Social housing in Europe while exists, distribution of it is extremely corrupted process. Applying and waiting will give you something in 5 years or never, you'll know in 5 years. You have to be young couple both employed with perfect portfolio, or whatever the role model in that time and location is. Young couples both employed in desirable city basically don't exist anymore, even if you are after two rounds of waiting suddenly you are not a young couple anymore:) Usually you have to know someone and give a bribe.
You mean like in Sweeden, where you have to wait 20 years for assigned flat?
Europe has no homelesness, because migrants are housed at hotels at great expense!
That's due to moving away from the government ensuring an adequate supply of rental units over the last decades. Intentional free market style policies.
You mean Stockholm. You can buy, wait 20 years, or find a private building owner. But same problem, not building enough.
I mean better than having no assigned flat at all....
Waiting time can last longer than your ability to rent housing on a market regulated by supply and demand.
A bit of a misnomer. Housing is, actually, extremely affordable across the US - just not in major cities.
You can plunk $10-$20K and get land and a homestead in dozens of states.
Agree with the other comment that overbuilding is a reasonable strategy, but if you look at Detroit downtown (mid 2010s) having an overbuilt downtown is bad too.
It's a hard problem.
Similar things in lots of countries. There are villages in Italy and Spain with near-zero housing prices. The qualifier that needs added is "housing in commute range of jobs".
Stoke on Trent was selling houses for £1 with improvement grants attached! https://www.citymonitor.ai/analysis/stoke-shows-why-selling-...
And of course if 'jobs' becomes 'there is nothing a person can do that can't be more efficiently done by hiring AI more cheaply, plus you get to treat AI completely differently because AI is not a person' that complicates matters very much.
Well we didn't exactly divvy up either housing or employment rationally, so looking through history without state subsidies and development, we're going to see slums pop up where the jobs are.
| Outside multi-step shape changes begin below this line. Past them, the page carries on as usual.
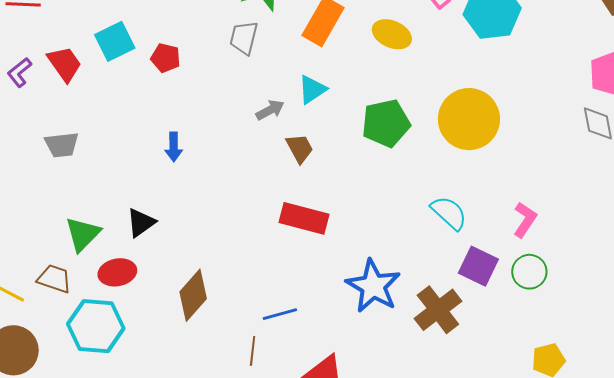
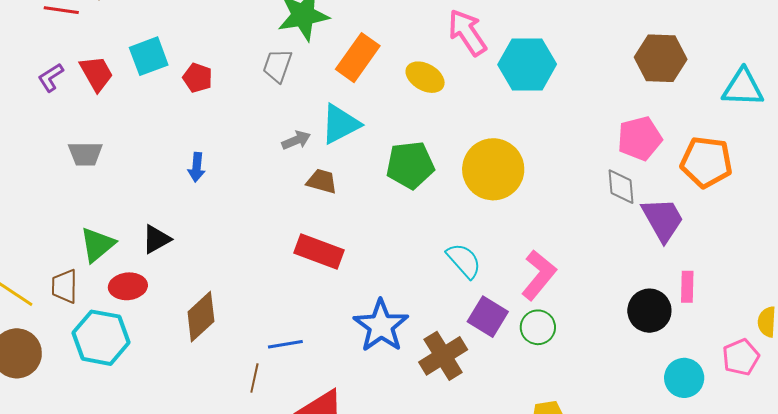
cyan triangle: (312, 89) -> (340, 124), size x1.4
brown trapezoid: (300, 148) -> (322, 181), turned -52
pink L-shape: (525, 220) -> (539, 275), size x1.4
brown trapezoid: (54, 279) -> (64, 286), turned -114

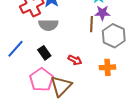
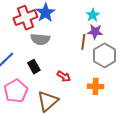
pink pentagon: (41, 80) -> (16, 91), moved

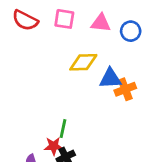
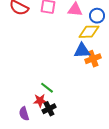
yellow diamond: (83, 62) -> (89, 32), moved
green line: (63, 129) -> (47, 88), turned -64

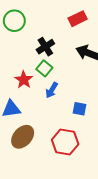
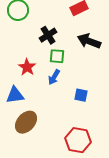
green square: (44, 68) -> (57, 56), moved, turned -35
red hexagon: (65, 142) -> (78, 140), moved

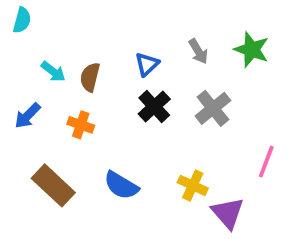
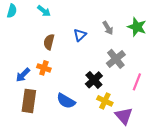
cyan arrow: (53, 72) -> (44, 11), moved
black cross: (154, 106) -> (94, 80), moved
blue arrow: (28, 116) -> (23, 75), moved
pink line: (266, 162) -> (137, 82), moved
brown rectangle: (53, 185) -> (29, 101), turned 55

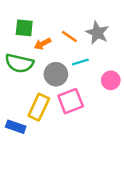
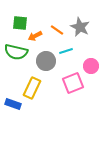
pink square: (71, 101) -> (73, 83), moved

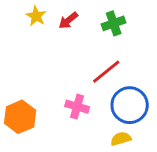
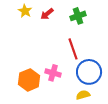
red line: (106, 72) -> (73, 49), turned -70
orange hexagon: (20, 117) -> (29, 80), moved

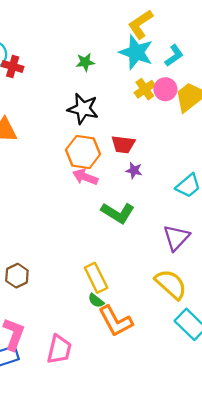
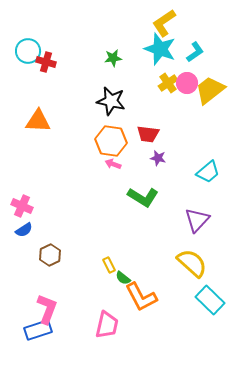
pink arrow: (85, 177) -> (113, 164), size x0.7
yellow rectangle: (96, 278) -> (109, 265), moved, size x0.6
pink trapezoid: (59, 349) -> (107, 325), moved

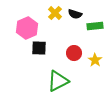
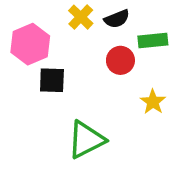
black semicircle: (75, 14) -> (117, 19), turned -40
red circle: (74, 53) -> (120, 60), moved

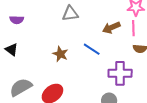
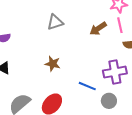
blue line: (92, 49) -> (87, 86), moved

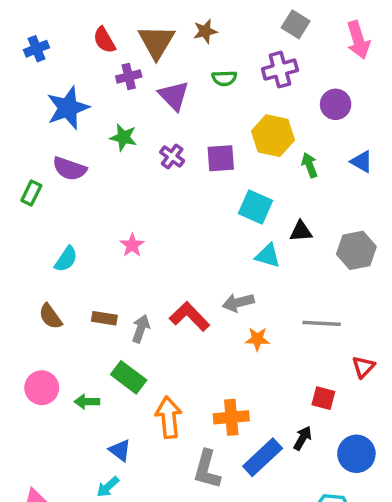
Or just massive homeless populations I guess.
China managed this quite well with the hukou system, which allegedly is going to be loosened over time, but that seems distinctly unlikely to be understood by the powers that be here in the US.
> You can plunk $10-$20K and get land and a homestead in dozens of states.
In a place where the only jobs to be had are at below-subsistence minimum wage at the dollar store and you have to drive 2 hours to see a doctor, sure.
There's a huge middle ground between Manhattan and homesteading on a $10k property. Here in Atlanta you can buy a 4/3 house for $270k or a 2/1 house for $160k. The rust belt and sunbelt are full of places with cheap housing.
That’s most definitely not $10-20k, tho.
That's actually the same in most countries: the cities where everyone wants to move to (examples from Germany: Berlin, Hamburg, Munich) become unaffordable, and at the same time smaller cities and villages in less desirable areas (e.g. in East Germany, but also in more remote areas of Bavaria) are depopulated - there you can buy a cheap house, but you can't get a job. Remote working would have helped to somewhat alleviate this, but no, now we all have to go back to the office so we can sit there and spend the whole day in Zoom/Slack/Teams calls instead of doing the exact same thing from home...
10k??? Yes because I want to live in east bumfuck in a food desert and drive 40 minutes to the one megamart and where the services barely work and my police/fire/usps is on the next town over 20 miles away.
Did I mention the legions of uneducated anti-Christians who would probably kill me for being queer?